Reports of child abuse and neglect have risen 27 percent over the past year, from an average of 6,600 reports per month to 8,400, but staffing levels have remained largely the same, according to DFCS. Officials attributed the increase to the implementation of a central call-in center and increased attention to child abuse issues in the media.

The Atlanta Journal-Constitution has uncovered numerous instances in which agency errors were linked to children's deaths.

And the child protection arm of DFCS isn't the only one in disarray. The agency only recently escaped federal penalties related to a huge backlog in processing applications for food stamps. In that instance, too, DFCS paid millions of dollars in overtime to get the backlog under control.

Melissa Carter, executive director of Emory University’s Barton Child Law and Policy Center, praised the new DFCS director for taking a “bold step toward child safety.”

Still, she worried that a short-term infusion of cash will not be enough to undo the damage done by millions of dollars in cuts in recent years. Her doubts stand, she said, even though Gov. Nathan Deal has promised to hire 500 DFCS caseworkers over the next three years.

In response, DFCS officials noted that Cagle is performing a top-to-bottom review of the agency and will present the governor with any other steps he feels are necessary to fulfill its mission to keep children safe.

Under Deal’s predecessor, Sonny Perdue, DFCS’ caseload first ballooned to heights that left caseworkers overwhelmed and the agency in crisis.

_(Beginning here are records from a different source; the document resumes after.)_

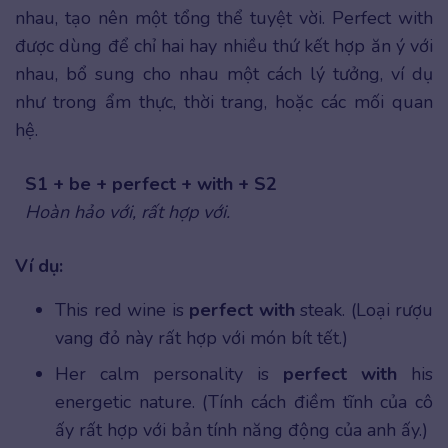
nhau, tạo nên một tổng thể tuyệt vời. Perfect with
được dùng để chỉ hai hay nhiều thứ kết hợp ăn ý với
nhau, bổ sung cho nhau một cách lý tưởng, ví dụ
như trong ẩm thực, thời trang, hoặc các mối quan
hệ.
S1 + be + perfect + with + S2
Hoàn hảo với, rất hợp với.
Ví dụ:
This red wine is
perfect with
steak. (Loại rượu
vang đỏ này rất hợp với món bít tết.)
Her calm personality is
perfect with
his
energetic nature. (Tính cách điềm tĩnh của cô
ấy rất hợp với bản tính năng động của anh ấy.)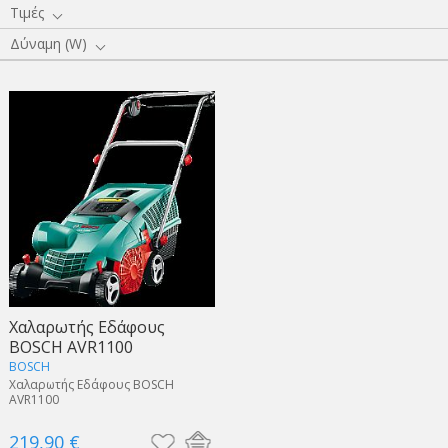
Τιμές
Δύναμη (W)
Χαλαρωτής Εδάφους
BOSCH AVR1100
BOSCH
Χαλαρωτής Εδάφους BOSCH
AVR1100
219,90 €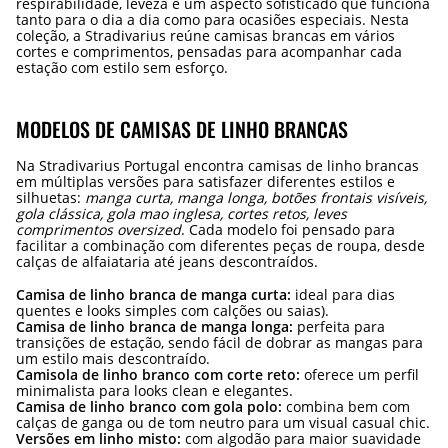
respirabilidade, leveza e um aspecto sofisticado que funciona
tanto para o dia a dia como para ocasiões especiais. Nesta
coleção, a Stradivarius reúne camisas brancas em vários
cortes e comprimentos, pensadas para acompanhar cada
estação com estilo sem esforço.
MODELOS DE CAMISAS DE LINHO BRANCAS
Na Stradivarius Portugal encontra camisas de linho brancas
em múltiplas versões para satisfazer diferentes estilos e
silhuetas:
manga curta, manga longa, botões frontais visíveis,
gola clássica, gola mao inglesa, cortes retos, leves
comprimentos oversized
. Cada modelo foi pensado para
facilitar a combinação com diferentes peças de roupa, desde
calças de alfaiataria até jeans descontraídos.
Camisa de linho branca de manga curta:
ideal para dias
quentes e looks simples com calções ou saias).
Camisa de linho branca de manga longa:
perfeita para
transições de estação, sendo fácil de dobrar as mangas para
um estilo mais descontraído.
Camisola de linho branco com corte reto:
oferece um perfil
minimalista para looks clean e elegantes.
Camisa de linho branco com gola polo:
combina bem com
calças de ganga ou de tom neutro para um visual casual chic.
Versões em linho misto:
com algodão para maior suavidade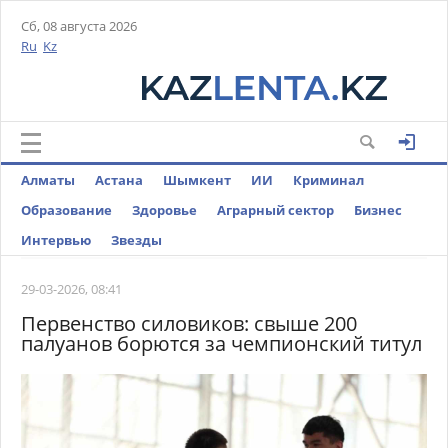
Сб, 08 августа 2026
Ru
Kz
Алматы
Астана
Шымкент
ИИ
Криминал
Образование
Здоровье
Аграрный сектор
Бизнес
Интервью
Звезды
29-03-2026, 08:41
Первенство силовиков: свыше 200
палуанов борются за чемпионский титул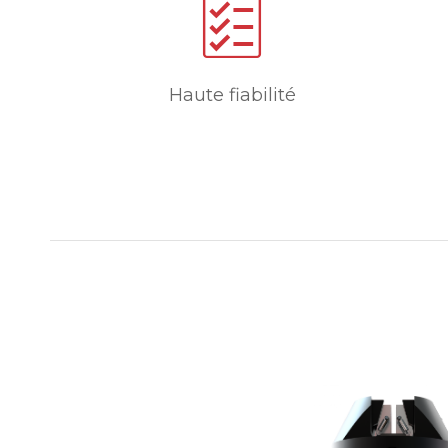
Haute fiabilité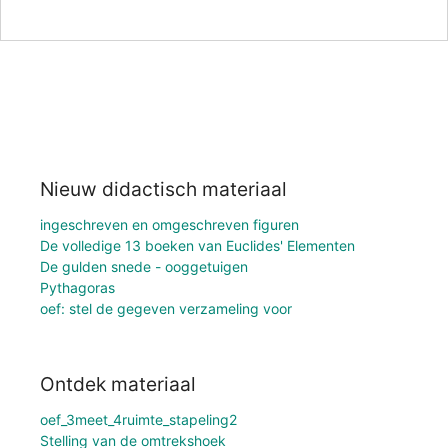
Nieuw didactisch materiaal
ingeschreven en omgeschreven figuren
De volledige 13 boeken van Euclides' Elementen
De gulden snede - ooggetuigen
Pythagoras
oef: stel de gegeven verzameling voor
Ontdek materiaal
oef_3meet_4ruimte_stapeling2
Stelling van de omtrekshoek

Perdue brought in a new leader, who scaled back dramatically the number of children removed from their homes, arguing that the state makes a poor parent, and it’s better to educate an at-risk child’s actual parents to do the job right.

Since Deal took office in 2010, Georgia has been swinging gradually back in the get-tough direction. That shift has come without a commensurate increase in the amount of resources devoted to the agency, the AJC has previously reported.

Deal appointed Cagle this month with explicit orders to put children's safety over trying to strengthen troubled families rather than break them apart. Unlike previous DFCS directors, who operated within the state Department of Human Services, Cagle reports directly to the governor's office.

Advocates who agree with Deal’s directive still fret that the agency is ill equipped to carry it out, given the almost certain uptick in investigations, open cases and children taken into state foster care.

“We’d like to have a system that doesn’t have to come to a crisis before it gets the public and political attention it needs,” Carter said.